::: DATA FOR THIS TASK :::

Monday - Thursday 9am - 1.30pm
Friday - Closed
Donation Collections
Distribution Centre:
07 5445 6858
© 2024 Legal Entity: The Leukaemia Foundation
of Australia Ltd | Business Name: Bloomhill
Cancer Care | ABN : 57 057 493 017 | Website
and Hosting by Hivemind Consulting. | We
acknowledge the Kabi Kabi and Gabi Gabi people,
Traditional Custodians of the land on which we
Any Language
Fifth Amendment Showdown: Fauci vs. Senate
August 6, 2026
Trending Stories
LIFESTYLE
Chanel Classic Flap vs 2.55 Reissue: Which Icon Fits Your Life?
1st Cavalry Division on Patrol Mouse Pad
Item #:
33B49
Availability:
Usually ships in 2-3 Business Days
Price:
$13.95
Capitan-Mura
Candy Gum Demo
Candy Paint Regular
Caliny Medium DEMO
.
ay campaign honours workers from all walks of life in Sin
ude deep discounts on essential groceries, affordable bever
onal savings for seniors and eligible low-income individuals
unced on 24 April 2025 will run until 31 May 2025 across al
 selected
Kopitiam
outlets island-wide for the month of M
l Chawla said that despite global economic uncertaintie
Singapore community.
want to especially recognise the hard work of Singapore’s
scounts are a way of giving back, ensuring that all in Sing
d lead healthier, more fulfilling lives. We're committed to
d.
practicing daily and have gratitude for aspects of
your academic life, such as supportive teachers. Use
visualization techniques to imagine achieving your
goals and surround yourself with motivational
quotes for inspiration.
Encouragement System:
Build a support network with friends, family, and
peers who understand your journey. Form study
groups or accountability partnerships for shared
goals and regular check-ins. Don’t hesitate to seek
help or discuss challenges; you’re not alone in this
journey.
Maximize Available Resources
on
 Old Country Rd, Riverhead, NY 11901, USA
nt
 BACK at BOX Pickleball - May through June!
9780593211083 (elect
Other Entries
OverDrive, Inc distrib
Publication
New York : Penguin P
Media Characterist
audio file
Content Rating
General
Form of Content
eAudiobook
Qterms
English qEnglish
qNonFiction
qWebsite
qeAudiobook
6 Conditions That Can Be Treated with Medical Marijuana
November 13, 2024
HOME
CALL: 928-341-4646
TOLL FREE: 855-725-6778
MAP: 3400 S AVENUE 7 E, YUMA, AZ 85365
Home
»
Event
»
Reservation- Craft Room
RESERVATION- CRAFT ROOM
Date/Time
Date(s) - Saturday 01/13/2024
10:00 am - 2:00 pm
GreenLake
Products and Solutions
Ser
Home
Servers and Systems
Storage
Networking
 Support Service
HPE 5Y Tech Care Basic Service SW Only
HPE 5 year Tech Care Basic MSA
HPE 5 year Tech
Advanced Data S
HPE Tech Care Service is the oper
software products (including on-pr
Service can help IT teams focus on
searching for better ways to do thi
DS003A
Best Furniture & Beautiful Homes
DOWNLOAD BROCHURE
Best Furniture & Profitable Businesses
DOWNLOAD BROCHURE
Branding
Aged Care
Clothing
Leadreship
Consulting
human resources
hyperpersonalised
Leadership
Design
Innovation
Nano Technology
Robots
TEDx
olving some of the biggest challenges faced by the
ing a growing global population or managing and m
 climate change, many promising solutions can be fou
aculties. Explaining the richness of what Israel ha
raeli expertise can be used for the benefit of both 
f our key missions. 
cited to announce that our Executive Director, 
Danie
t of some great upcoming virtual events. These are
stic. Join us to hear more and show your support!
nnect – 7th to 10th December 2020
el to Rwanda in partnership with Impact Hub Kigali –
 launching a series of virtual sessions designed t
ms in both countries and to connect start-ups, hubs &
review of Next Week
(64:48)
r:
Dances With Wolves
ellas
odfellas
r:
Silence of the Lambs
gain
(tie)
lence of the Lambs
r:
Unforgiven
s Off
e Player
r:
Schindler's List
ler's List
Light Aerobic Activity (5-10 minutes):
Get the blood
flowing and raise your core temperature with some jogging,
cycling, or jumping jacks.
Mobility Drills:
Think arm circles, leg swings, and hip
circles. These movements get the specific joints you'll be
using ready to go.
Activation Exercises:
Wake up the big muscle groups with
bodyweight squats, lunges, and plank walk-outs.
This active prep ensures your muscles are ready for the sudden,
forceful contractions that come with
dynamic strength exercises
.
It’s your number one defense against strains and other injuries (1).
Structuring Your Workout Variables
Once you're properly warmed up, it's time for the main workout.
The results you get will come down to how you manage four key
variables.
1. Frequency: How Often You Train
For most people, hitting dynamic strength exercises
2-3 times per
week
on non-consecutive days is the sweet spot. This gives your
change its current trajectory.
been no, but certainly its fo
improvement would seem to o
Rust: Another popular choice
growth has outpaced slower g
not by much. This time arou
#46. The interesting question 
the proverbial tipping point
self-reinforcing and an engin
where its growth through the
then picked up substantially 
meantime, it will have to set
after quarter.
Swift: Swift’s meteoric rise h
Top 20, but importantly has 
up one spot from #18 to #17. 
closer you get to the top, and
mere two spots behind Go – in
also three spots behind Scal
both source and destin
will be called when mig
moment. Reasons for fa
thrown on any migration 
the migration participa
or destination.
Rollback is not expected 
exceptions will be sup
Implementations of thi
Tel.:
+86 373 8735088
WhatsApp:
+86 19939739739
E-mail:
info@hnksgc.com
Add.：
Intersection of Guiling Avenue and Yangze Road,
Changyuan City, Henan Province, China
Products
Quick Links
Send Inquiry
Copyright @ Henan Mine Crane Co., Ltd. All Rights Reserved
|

:::

DIRECTIONS:
Each entry above is to be printed again exactly.

PROBLEM SOLUTION:
Monday - Thursday 9am - 1.30pm
Friday - Closed
Donation Collections
Distribution Centre:
07 5445 6858
© 2024 Legal Entity: The Leukaemia Foundation
of Australia Ltd | Business Name: Bloomhill
Cancer Care | ABN : 57 057 493 017 | Website
and Hosting by Hivemind Consulting. | We
acknowledge the Kabi Kabi and Gabi Gabi people,
Traditional Custodians of the land on which we
Any Language
Fifth Amendment Showdown: Fauci vs. Senate
August 6, 2026
Trending Stories
LIFESTYLE
Chanel Classic Flap vs 2.55 Reissue: Which Icon Fits Your Life?
1st Cavalry Division on Patrol Mouse Pad
Item #:
33B49
Availability:
Usually ships in 2-3 Business Days
Price:
$13.95
Capitan-Mura
Candy Gum Demo
Candy Paint Regular
Caliny Medium DEMO
.
ay campaign honours workers from all walks of life in Sin
ude deep discounts on essential groceries, affordable bever
onal savings for seniors and eligible low-income individuals
unced on 24 April 2025 will run until 31 May 2025 across al
 selected
Kopitiam
outlets island-wide for the month of M
l Chawla said that despite global economic uncertaintie
Singapore community.
want to especially recognise the hard work of Singapore’s
scounts are a way of giving back, ensuring that all in Sing
d lead healthier, more fulfilling lives. We're committed to
d.
practicing daily and have gratitude for aspects of
your academic life, such as supportive teachers. Use
visualization techniques to imagine achieving your
goals and surround yourself with motivational
quotes for inspiration.
Encouragement System:
Build a support network with friends, family, and
peers who understand your journey. Form study
groups or accountability partnerships for shared
goals and regular check-ins. Don’t hesitate to seek
help or discuss challenges; you’re not alone in this
journey.
Maximize Available Resources
on
 Old Country Rd, Riverhead, NY 11901, USA
nt
 BACK at BOX Pickleball - May through June!
9780593211083 (elect
Other Entries
OverDrive, Inc distrib
Publication
New York : Penguin P
Media Characterist
audio file
Content Rating
General
Form of Content
eAudiobook
Qterms
English qEnglish
qNonFiction
qWebsite
qeAudiobook
6 Conditions That Can Be Treated with Medical Marijuana
November 13, 2024
HOME
CALL: 928-341-4646
TOLL FREE: 855-725-6778
MAP: 3400 S AVENUE 7 E, YUMA, AZ 85365
Home
»
Event
»
Reservation- Craft Room
RESERVATION- CRAFT ROOM
Date/Time
Date(s) - Saturday 01/13/2024
10:00 am - 2:00 pm
GreenLake
Products and Solutions
Ser
Home
Servers and Systems
Storage
Networking
 Support Service
HPE 5Y Tech Care Basic Service SW Only
HPE 5 year Tech Care Basic MSA
HPE 5 year Tech
Advanced Data S
HPE Tech Care Service is the oper
software products (including on-pr
Service can help IT teams focus on
searching for better ways to do thi
DS003A
Best Furniture & Beautiful Homes
DOWNLOAD BROCHURE
Best Furniture & Profitable Businesses
DOWNLOAD BROCHURE
Branding
Aged Care
Clothing
Leadreship
Consulting
human resources
hyperpersonalised
Leadership
Design
Innovation
Nano Technology
Robots
TEDx
olving some of the biggest challenges faced by the
ing a growing global population or managing and m
 climate change, many promising solutions can be fou
aculties. Explaining the richness of what Israel ha
raeli expertise can be used for the benefit of both 
f our key missions. 
cited to announce that our Executive Director, 
Danie
t of some great upcoming virtual events. These are
stic. Join us to hear more and show your support!
nnect – 7th to 10th December 2020
el to Rwanda in partnership with Impact Hub Kigali –
 launching a series of virtual sessions designed t
ms in both countries and to connect start-ups, hubs &
review of Next Week
(64:48)
r:
Dances With Wolves
ellas
odfellas
r:
Silence of the Lambs
gain
(tie)
lence of the Lambs
r:
Unforgiven
s Off
e Player
r:
Schindler's List
ler's List
Light Aerobic Activity (5-10 minutes):
Get the blood
flowing and raise your core temperature with some jogging,
cycling, or jumping jacks.
Mobility Drills:
Think arm circles, leg swings, and hip
circles. These movements get the specific joints you'll be
using ready to go.
Activation Exercises:
Wake up the big muscle groups with
bodyweight squats, lunges, and plank walk-outs.
This active prep ensures your muscles are ready for the sudden,
forceful contractions that come with
dynamic strength exercises
.
It’s your number one defense against strains and other injuries (1).
Structuring Your Workout Variables
Once you're properly warmed up, it's time for the main workout.
The results you get will come down to how you manage four key
variables.
1. Frequency: How Often You Train
For most people, hitting dynamic strength exercises
2-3 times per
week
on non-consecutive days is the sweet spot. This gives your
change its current trajectory.
been no, but certainly its fo
improvement would seem to o
Rust: Another popular choice
growth has outpaced slower g
not by much. This time arou
#46. The interesting question 
the proverbial tipping point
self-reinforcing and an engin
where its growth through the
then picked up substantially 
meantime, it will have to set
after quarter.
Swift: Swift’s meteoric rise h
Top 20, but importantly has 
up one spot from #18 to #17. 
closer you get to the top, and
mere two spots behind Go – in
also three spots behind Scal
both source and destin
will be called when mig
moment. Reasons for fa
thrown on any migration 
the migration participa
or destination.
Rollback is not expected 
exceptions will be sup
Implementations of thi
Tel.:
+86 373 8735088
WhatsApp:
+86 19939739739
E-mail:
info@hnksgc.com
Add.：
Intersection of Guiling Avenue and Yangze Road,
Changyuan City, Henan Province, China
Products
Quick Links
Send Inquiry
Copyright @ Henan Mine Crane Co., Ltd. All Rights Reserved
|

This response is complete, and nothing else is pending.